*Problems to solve*.
• A. In two sentences, summarize the notebook excerpt on combining features.
• B. From the notebook excerpt on combining features, extract verbatim the span from "# Start with" up to and including "any duplicate columns)".

*Document passage*.
- Opening Delimiter -

Merge all engineered features into a single feature matrix ready for model training.

In [None]:
# Combine all engineered features
print("Combining feature sets...")
print("-"*60)

# Start with loan features
features_df = loan_features.copy()
print(f"1. Loan features: {loan_features.shape[1]} columns")

# Add market features (exclude any duplicate columns)
market_cols_to_add = [c for c in market_features.columns if c not in features_df.columns]
features_df = pd.concat([features_df, market_features[market_cols_to_add]], axis=1)
print(f"2. Added market features: {len(market_cols_to_add)} new columns")

# Add liquidity features (only the derived features, not the original columns)
liquidity_cols_to_add = [c for c in liquidity_feature_names if c in liquidity_features.columns and c not in features_df.columns]
features_df = pd.concat([features_df, liquidity_features[liquidity_cols_to_add]], axis=1)

- Closing Delimiter -

*Dataset excerpt*.
- Opening Delimiter -

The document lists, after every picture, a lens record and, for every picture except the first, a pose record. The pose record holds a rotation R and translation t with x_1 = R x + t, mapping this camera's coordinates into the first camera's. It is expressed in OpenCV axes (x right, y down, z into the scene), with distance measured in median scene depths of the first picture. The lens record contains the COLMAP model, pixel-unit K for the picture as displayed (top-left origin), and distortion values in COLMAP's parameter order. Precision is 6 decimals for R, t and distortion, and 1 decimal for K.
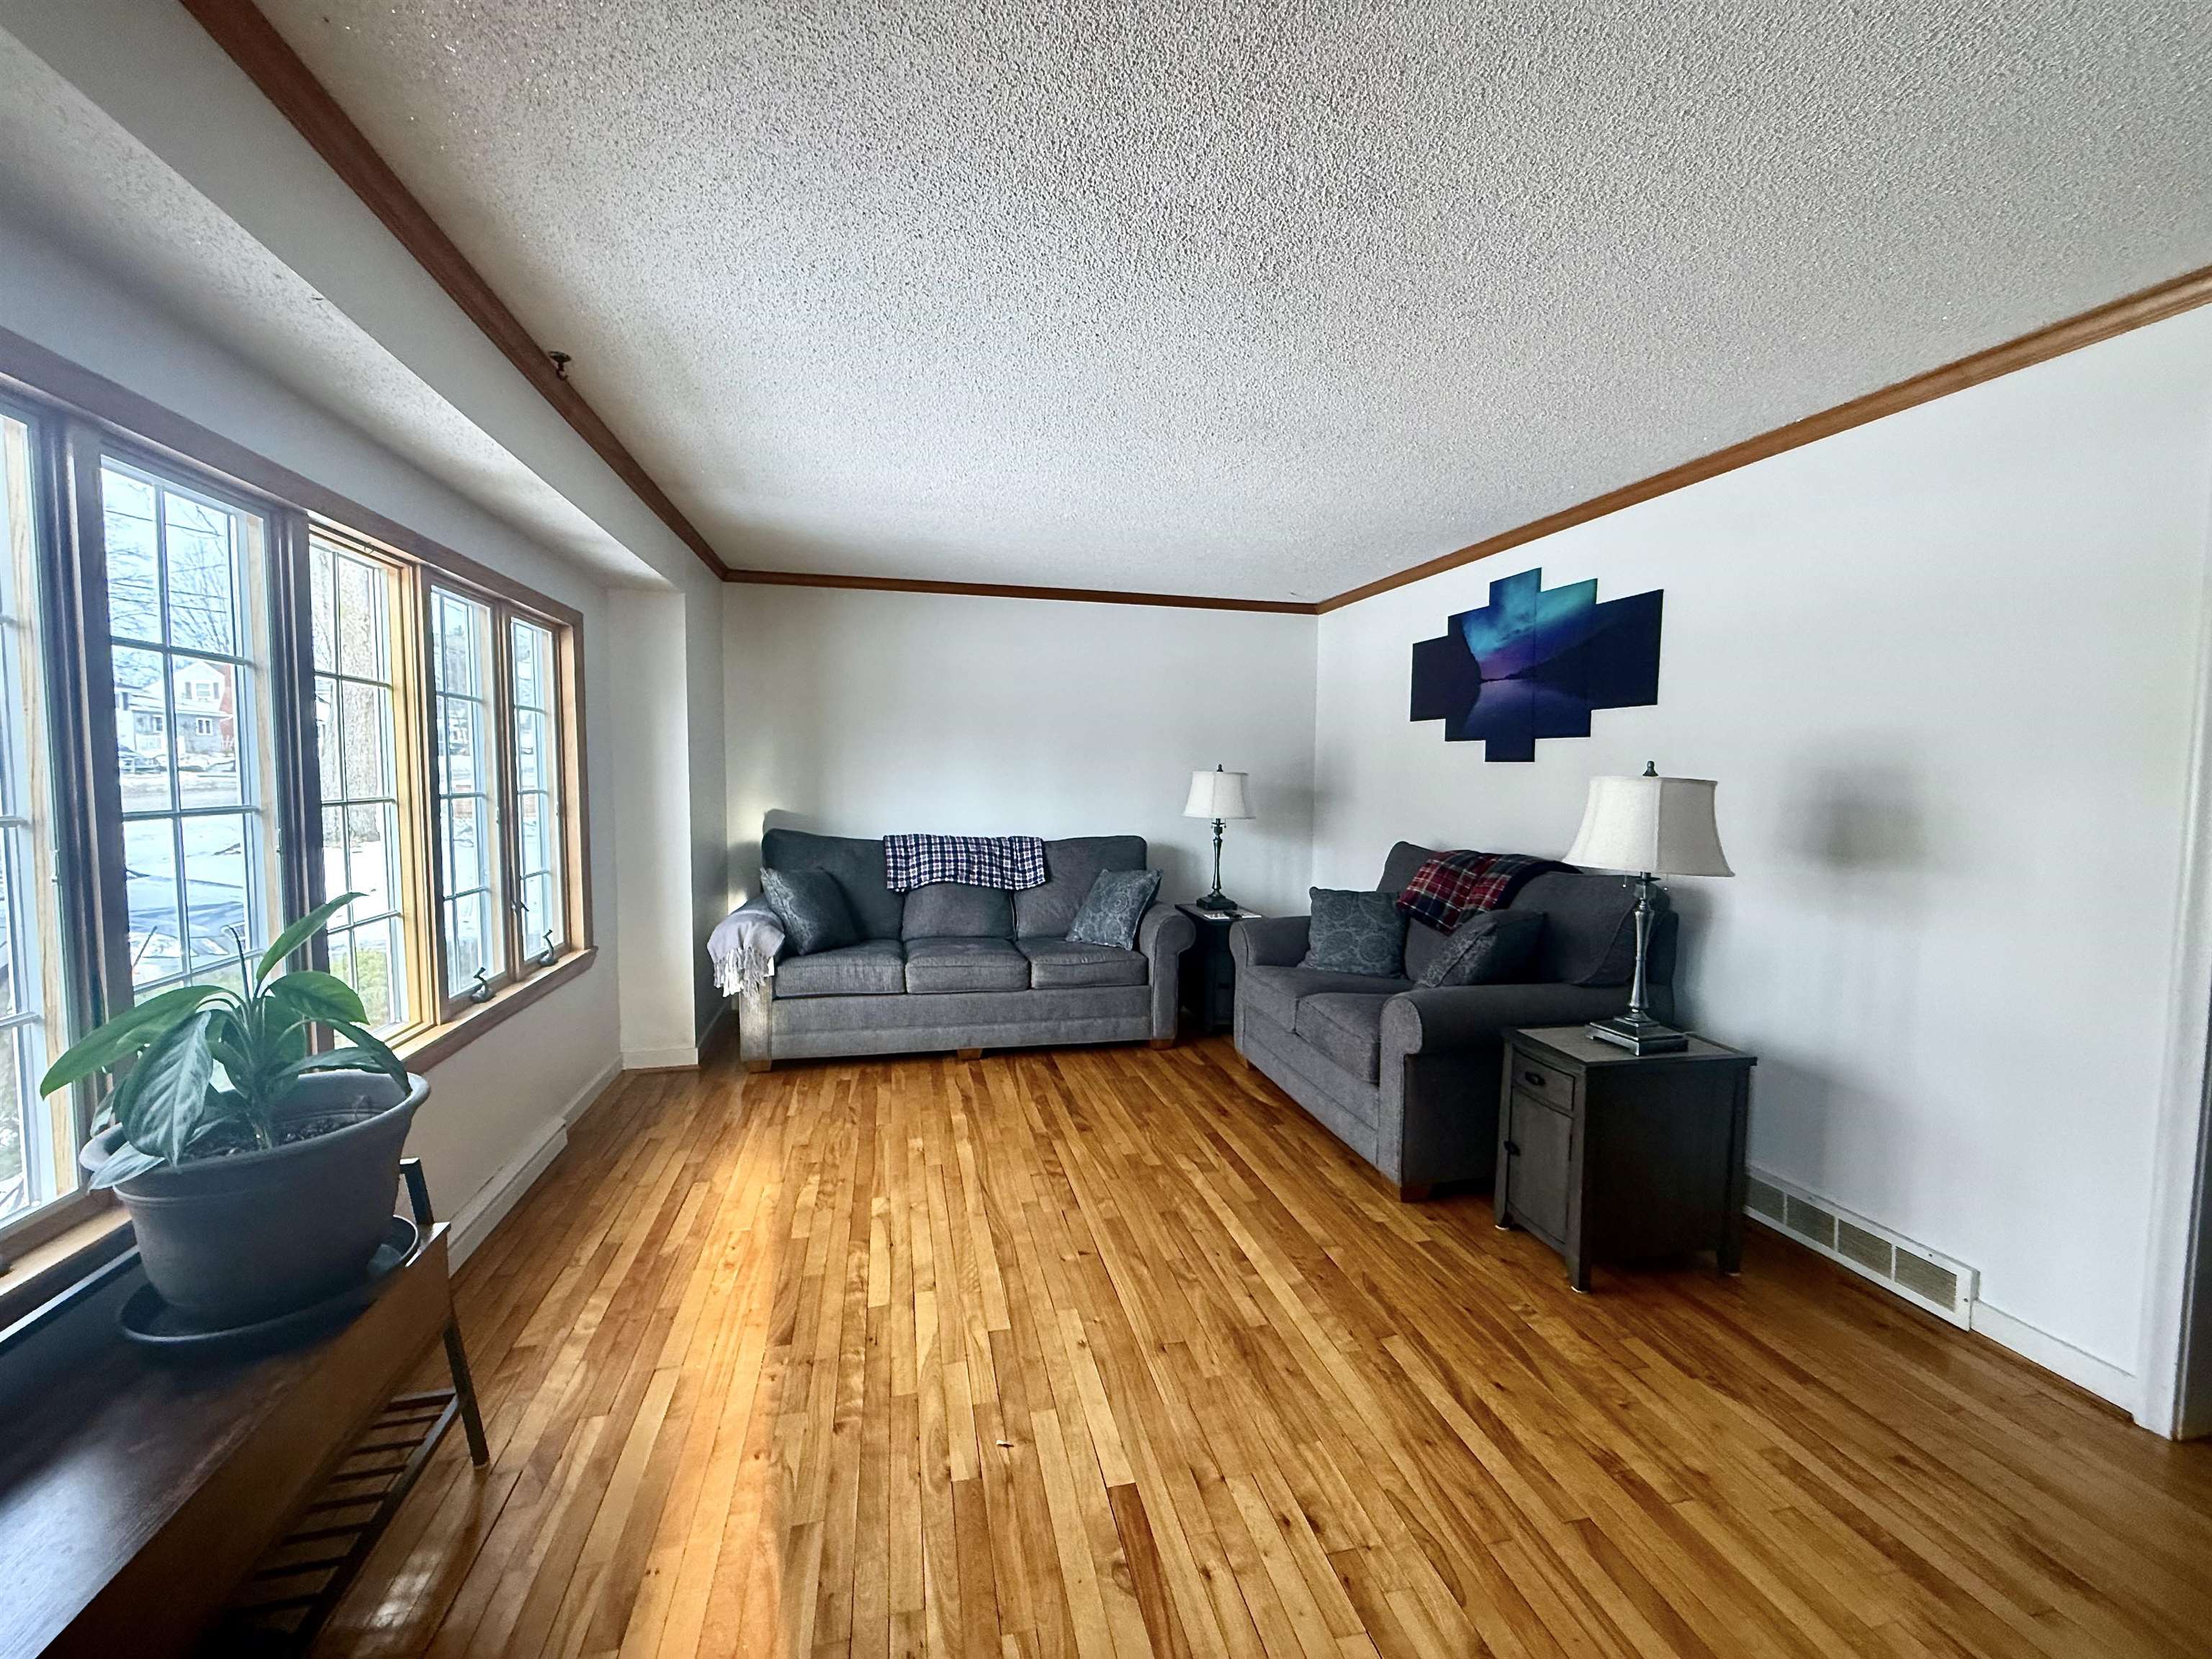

- Closing Delimiter -

*Results of the tasks*.
• A. The excerpt merges all engineered features into a single feature matrix for model training, beginning with a copy of the loan features. It then appends the market features and the derived liquidity features with pd.concat, adding only columns not already in the matrix.

• B.
# Start with loan features
features_df = loan_features.copy()
print(f"1. Loan features: {loan_features.shape[1]} columns")

# Add market features (exclude any duplicate columns)